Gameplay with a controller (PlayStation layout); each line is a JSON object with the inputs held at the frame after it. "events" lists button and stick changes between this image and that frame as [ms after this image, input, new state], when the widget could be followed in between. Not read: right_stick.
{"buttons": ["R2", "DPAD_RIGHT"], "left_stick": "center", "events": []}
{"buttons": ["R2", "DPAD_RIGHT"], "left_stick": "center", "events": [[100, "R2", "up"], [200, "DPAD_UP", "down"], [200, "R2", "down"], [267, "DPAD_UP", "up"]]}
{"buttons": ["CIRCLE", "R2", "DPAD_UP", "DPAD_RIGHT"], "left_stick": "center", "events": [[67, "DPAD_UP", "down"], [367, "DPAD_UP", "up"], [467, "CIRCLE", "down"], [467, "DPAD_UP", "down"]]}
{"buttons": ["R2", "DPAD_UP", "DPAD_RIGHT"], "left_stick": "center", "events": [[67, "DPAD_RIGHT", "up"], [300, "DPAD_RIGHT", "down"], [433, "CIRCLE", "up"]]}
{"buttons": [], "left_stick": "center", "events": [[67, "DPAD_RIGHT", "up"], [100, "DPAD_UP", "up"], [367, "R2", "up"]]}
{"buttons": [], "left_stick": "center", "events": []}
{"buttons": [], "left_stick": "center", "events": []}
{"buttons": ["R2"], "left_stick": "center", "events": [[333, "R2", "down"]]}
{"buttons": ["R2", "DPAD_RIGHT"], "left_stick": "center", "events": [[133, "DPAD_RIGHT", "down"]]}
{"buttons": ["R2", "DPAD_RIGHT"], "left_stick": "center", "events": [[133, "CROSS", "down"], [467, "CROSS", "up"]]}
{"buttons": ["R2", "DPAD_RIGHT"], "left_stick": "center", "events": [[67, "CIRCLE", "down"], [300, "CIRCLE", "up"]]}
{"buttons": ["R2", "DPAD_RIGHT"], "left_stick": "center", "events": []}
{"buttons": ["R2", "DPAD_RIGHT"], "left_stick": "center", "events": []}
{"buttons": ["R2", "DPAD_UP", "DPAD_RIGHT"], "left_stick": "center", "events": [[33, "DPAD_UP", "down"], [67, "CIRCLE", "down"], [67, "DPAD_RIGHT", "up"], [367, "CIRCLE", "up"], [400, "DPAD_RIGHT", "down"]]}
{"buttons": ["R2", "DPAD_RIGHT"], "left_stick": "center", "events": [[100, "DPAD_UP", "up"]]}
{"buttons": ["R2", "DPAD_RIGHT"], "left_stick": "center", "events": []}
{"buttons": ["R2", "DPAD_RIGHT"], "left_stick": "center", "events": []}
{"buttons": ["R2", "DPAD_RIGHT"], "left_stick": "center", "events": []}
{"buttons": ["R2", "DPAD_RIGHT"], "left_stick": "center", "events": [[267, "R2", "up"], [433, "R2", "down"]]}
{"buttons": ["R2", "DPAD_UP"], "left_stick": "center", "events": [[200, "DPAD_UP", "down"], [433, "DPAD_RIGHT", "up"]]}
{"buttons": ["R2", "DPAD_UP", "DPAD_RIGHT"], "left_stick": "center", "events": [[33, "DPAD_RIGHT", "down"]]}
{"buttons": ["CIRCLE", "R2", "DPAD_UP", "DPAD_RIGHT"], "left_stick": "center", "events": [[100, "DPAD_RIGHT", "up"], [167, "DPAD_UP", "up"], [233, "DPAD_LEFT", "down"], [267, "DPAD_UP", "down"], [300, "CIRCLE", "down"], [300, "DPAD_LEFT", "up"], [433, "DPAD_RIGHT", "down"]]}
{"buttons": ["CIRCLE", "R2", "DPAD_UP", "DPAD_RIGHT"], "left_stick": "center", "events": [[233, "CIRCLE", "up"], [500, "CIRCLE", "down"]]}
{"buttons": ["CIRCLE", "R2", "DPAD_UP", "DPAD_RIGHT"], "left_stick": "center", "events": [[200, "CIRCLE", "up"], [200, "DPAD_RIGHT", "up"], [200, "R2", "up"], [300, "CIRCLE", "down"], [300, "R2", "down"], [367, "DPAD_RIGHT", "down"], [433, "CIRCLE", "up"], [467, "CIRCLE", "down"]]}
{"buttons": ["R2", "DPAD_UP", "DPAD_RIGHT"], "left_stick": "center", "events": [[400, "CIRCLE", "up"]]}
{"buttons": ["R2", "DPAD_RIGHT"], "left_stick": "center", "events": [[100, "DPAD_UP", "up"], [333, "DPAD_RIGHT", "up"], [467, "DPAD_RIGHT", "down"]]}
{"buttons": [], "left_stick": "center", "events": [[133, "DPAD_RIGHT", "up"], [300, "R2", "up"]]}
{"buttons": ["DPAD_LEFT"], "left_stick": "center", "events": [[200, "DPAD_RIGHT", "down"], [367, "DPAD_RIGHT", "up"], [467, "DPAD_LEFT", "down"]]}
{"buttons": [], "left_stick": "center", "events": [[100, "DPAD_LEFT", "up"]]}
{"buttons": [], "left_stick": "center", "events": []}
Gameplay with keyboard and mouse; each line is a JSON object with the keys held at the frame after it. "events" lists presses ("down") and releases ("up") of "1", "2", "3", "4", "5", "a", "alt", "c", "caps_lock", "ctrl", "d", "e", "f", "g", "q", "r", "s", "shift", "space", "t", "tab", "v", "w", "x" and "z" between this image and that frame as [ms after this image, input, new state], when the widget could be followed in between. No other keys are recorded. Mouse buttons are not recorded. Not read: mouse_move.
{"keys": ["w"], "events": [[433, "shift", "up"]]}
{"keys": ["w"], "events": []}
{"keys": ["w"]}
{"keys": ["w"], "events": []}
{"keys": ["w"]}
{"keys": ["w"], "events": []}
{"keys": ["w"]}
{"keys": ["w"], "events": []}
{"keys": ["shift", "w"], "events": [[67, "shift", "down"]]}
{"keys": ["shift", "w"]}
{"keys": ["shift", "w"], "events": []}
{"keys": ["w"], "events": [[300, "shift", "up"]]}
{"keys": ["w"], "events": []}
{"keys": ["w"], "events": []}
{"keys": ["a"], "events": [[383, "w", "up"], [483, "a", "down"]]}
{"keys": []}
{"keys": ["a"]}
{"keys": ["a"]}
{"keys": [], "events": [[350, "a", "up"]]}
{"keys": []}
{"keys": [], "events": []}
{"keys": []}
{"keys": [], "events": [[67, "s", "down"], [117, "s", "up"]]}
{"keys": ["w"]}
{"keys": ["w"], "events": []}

(EXERCISE GOAL)
Transcribe the entries exactly.

(RESPONSE)
Gameplay with a controller (PlayStation layout); each line is a JSON object with the inputs held at the frame after it. "events" lists button and stick changes between this image and that frame as [ms after this image, input, new state], when the widget could be followed in between. Not read: right_stick.
{"buttons": ["R2", "DPAD_RIGHT"], "left_stick": "center", "events": []}
{"buttons": ["R2", "DPAD_RIGHT"], "left_stick": "center", "events": [[100, "R2", "up"], [200, "DPAD_UP", "down"], [200, "R2", "down"], [267, "DPAD_UP", "up"]]}
{"buttons": ["CIRCLE", "R2", "DPAD_UP", "DPAD_RIGHT"], "left_stick": "center", "events": [[67, "DPAD_UP", "down"], [367, "DPAD_UP", "up"], [467, "CIRCLE", "down"], [467, "DPAD_UP", "down"]]}
{"buttons": ["R2", "DPAD_UP", "DPAD_RIGHT"], "left_stick": "center", "events": [[67, "DPAD_RIGHT", "up"], [300, "DPAD_RIGHT", "down"], [433, "CIRCLE", "up"]]}
{"buttons": [], "left_stick": "center", "events": [[67, "DPAD_RIGHT", "up"], [100, "DPAD_UP", "up"], [367, "R2", "up"]]}
{"buttons": [], "left_stick": "center", "events": []}
{"buttons": [], "left_stick": "center", "events": []}
{"buttons": ["R2"], "left_stick": "center", "events": [[333, "R2", "down"]]}
{"buttons": ["R2", "DPAD_RIGHT"], "left_stick": "center", "events": [[133, "DPAD_RIGHT", "down"]]}
{"buttons": ["R2", "DPAD_RIGHT"], "left_stick": "center", "events": [[133, "CROSS", "down"], [467, "CROSS", "up"]]}
{"buttons": ["R2", "DPAD_RIGHT"], "left_stick": "center", "events": [[67, "CIRCLE", "down"], [300, "CIRCLE", "up"]]}
{"buttons": ["R2", "DPAD_RIGHT"], "left_stick": "center", "events": []}
{"buttons": ["R2", "DPAD_RIGHT"], "left_stick": "center", "events": []}
{"buttons": ["R2", "DPAD_UP", "DPAD_RIGHT"], "left_stick": "center", "events": [[33, "DPAD_UP", "down"], [67, "CIRCLE", "down"], [67, "DPAD_RIGHT", "up"], [367, "CIRCLE", "up"], [400, "DPAD_RIGHT", "down"]]}
{"buttons": ["R2", "DPAD_RIGHT"], "left_stick": "center", "events": [[100, "DPAD_UP", "up"]]}
{"buttons": ["R2", "DPAD_RIGHT"], "left_stick": "center", "events": []}
{"buttons": ["R2", "DPAD_RIGHT"], "left_stick": "center", "events": []}
{"buttons": ["R2", "DPAD_RIGHT"], "left_stick": "center", "events": []}
{"buttons": ["R2", "DPAD_RIGHT"], "left_stick": "center", "events": [[267, "R2", "up"], [433, "R2", "down"]]}
{"buttons": ["R2", "DPAD_UP"], "left_stick": "center", "events": [[200, "DPAD_UP", "down"], [433, "DPAD_RIGHT", "up"]]}
{"buttons": ["R2", "DPAD_UP", "DPAD_RIGHT"], "left_stick": "center", "events": [[33, "DPAD_RIGHT", "down"]]}
{"buttons": ["CIRCLE", "R2", "DPAD_UP", "DPAD_RIGHT"], "left_stick": "center", "events": [[100, "DPAD_RIGHT", "up"], [167, "DPAD_UP", "up"], [233, "DPAD_LEFT", "down"], [267, "DPAD_UP", "down"], [300, "CIRCLE", "down"], [300, "DPAD_LEFT", "up"], [433, "DPAD_RIGHT", "down"]]}
{"buttons": ["CIRCLE", "R2", "DPAD_UP", "DPAD_RIGHT"], "left_stick": "center", "events": [[233, "CIRCLE", "up"], [500, "CIRCLE", "down"]]}
{"buttons": ["CIRCLE", "R2", "DPAD_UP", "DPAD_RIGHT"], "left_stick": "center", "events": [[200, "CIRCLE", "up"], [200, "DPAD_RIGHT", "up"], [200, "R2", "up"], [300, "CIRCLE", "down"], [300, "R2", "down"], [367, "DPAD_RIGHT", "down"], [433, "CIRCLE", "up"], [467, "CIRCLE", "down"]]}
{"buttons": ["R2", "DPAD_UP", "DPAD_RIGHT"], "left_stick": "center", "events": [[400, "CIRCLE", "up"]]}
{"buttons": ["R2", "DPAD_RIGHT"], "left_stick": "center", "events": [[100, "DPAD_UP", "up"], [333, "DPAD_RIGHT", "up"], [467, "DPAD_RIGHT", "down"]]}
{"buttons": [], "left_stick": "center", "events": [[133, "DPAD_RIGHT", "up"], [300, "R2", "up"]]}
{"buttons": ["DPAD_LEFT"], "left_stick": "center", "events": [[200, "DPAD_RIGHT", "down"], [367, "DPAD_RIGHT", "up"], [467, "DPAD_LEFT", "down"]]}
{"buttons": [], "left_stick": "center", "events": [[100, "DPAD_LEFT", "up"]]}
{"buttons": [], "left_stick": "center", "events": []}
Gameplay with keyboard and mouse; each line is a JSON object with the keys held at the frame after it. "events" lists presses ("down") and releases ("up") of "1", "2", "3", "4", "5", "a", "alt", "c", "caps_lock", "ctrl", "d", "e", "f", "g", "q", "r", "s", "shift", "space", "t", "tab", "v", "w", "x" and "z" between this image and that frame as [ms after this image, input, new state], when the widget could be followed in between. No other keys are recorded. Mouse buttons are not recorded. Not read: mouse_move.
{"keys": ["w"], "events": [[433, "shift", "up"]]}
{"keys": ["w"], "events": []}
{"keys": ["w"]}
{"keys": ["w"], "events": []}
{"keys": ["w"]}
{"keys": ["w"], "events": []}
{"keys": ["w"]}
{"keys": ["w"], "events": []}
{"keys": ["shift", "w"], "events": [[67, "shift", "down"]]}
{"keys": ["shift", "w"]}
{"keys": ["shift", "w"], "events": []}
{"keys": ["w"], "events": [[300, "shift", "up"]]}
{"keys": ["w"], "events": []}
{"keys": ["w"], "events": []}
{"keys": ["a"], "events": [[383, "w", "up"], [483, "a", "down"]]}
{"keys": []}
{"keys": ["a"]}
{"keys": ["a"]}
{"keys": [], "events": [[350, "a", "up"]]}
{"keys": []}
{"keys": [], "events": []}
{"keys": []}
{"keys": [], "events": [[67, "s", "down"], [117, "s", "up"]]}
{"keys": ["w"]}
{"keys": ["w"], "events": []}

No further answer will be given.